Perhaps the most engaging characteristic of ‘T’ Space is the element of surprise. The artists are given total freedom to design an exhibition for the space. Installation artist Polly Apfelbaum’s Haunted House was inspired by a house thought to be haunted near her home in the Hudson Valley. It included hundreds of collected images hung floor to ceiling throughout the main space of the gallery, as well as related clay sculptures.
— Barbara Rose, 2013
The first major encounter I had with Polly’s work was at the opening of our Kiasma Museum in Helsinki on May 31, 1998. One of the large double height galleries was given to Polly and she brilliantly installed a large floor work — easily invigorating that entire cubic space […] In the show Polly made for ‘T’ Space, fragments are found on the internet — a placeless place — and here are remade. It is an honor and thrill to continue riding in the clouds of her scattering spirit.
– Steven Holl, 2012
BIOGRAPHY
Since the 1980s, Polly Apfelbaum (b. 1955, Abington, Pennsylvania) has been filling galleries, museums, and public spaces with a riot of colors composed into exuberant, keenly intelligent works that are simultaneously paintings, sculptures, and installations. Eschewing what she calls the “big, macho structure” of the canvas, Apfelbaum is best known for her brilliantly hued floor pieces, composed of patches and strips of hand-dyed fabrics (often velvet) arranged into abstract forms that stretch and blossom underfoot. She also works with Plasticine, clay, inkjet prints, and, occasionally, found objects.
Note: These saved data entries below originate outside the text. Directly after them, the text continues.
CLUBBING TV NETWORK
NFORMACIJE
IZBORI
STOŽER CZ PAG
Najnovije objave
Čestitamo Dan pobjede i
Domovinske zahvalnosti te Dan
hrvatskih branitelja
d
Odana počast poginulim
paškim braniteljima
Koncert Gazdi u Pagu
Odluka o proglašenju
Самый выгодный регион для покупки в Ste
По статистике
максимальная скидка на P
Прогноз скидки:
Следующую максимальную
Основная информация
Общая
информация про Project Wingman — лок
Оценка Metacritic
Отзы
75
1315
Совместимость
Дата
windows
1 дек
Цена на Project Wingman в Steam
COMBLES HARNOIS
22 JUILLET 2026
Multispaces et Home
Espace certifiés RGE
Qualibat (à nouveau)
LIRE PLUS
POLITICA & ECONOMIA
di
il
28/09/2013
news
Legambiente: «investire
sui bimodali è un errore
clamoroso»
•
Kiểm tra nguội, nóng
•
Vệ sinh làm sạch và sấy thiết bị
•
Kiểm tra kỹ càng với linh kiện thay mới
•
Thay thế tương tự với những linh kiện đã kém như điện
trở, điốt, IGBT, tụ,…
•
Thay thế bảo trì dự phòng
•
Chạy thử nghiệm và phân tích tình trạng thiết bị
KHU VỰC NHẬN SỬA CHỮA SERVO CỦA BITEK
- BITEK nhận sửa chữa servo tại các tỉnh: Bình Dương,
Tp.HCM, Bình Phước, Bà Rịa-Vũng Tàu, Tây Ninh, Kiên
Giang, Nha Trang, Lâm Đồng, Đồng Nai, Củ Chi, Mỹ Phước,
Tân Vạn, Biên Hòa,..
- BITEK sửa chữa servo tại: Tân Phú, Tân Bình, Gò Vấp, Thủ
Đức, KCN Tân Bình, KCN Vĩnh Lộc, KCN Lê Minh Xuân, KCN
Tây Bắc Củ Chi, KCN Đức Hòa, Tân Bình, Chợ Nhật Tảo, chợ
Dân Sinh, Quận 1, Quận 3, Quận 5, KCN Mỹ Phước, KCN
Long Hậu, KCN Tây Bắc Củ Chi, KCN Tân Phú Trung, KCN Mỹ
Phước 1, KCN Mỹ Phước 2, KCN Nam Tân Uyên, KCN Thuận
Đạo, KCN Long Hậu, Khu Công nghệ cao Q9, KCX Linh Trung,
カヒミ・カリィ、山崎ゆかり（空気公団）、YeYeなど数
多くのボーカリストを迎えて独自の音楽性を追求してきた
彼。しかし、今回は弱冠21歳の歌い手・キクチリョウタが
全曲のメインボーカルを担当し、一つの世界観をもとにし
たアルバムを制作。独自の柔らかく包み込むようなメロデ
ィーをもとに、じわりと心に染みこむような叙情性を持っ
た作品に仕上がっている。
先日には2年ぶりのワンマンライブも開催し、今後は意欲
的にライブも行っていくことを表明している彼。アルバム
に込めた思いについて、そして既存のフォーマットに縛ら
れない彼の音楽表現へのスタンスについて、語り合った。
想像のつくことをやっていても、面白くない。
Inspired by Outsider Art, feminism, everyday life, and the expressive qualities of color, Apfelbaum celebrates the exquisite command of color in Abstract Expressionism, while also rejecting its aggressive masculinity. With playful wit, she upends traditional notions of women’s work, presenting fabric forms shaped by intellectual and artistic rigor, full of an engaging depth and richness. Apfelbaum is now based in New York, New York.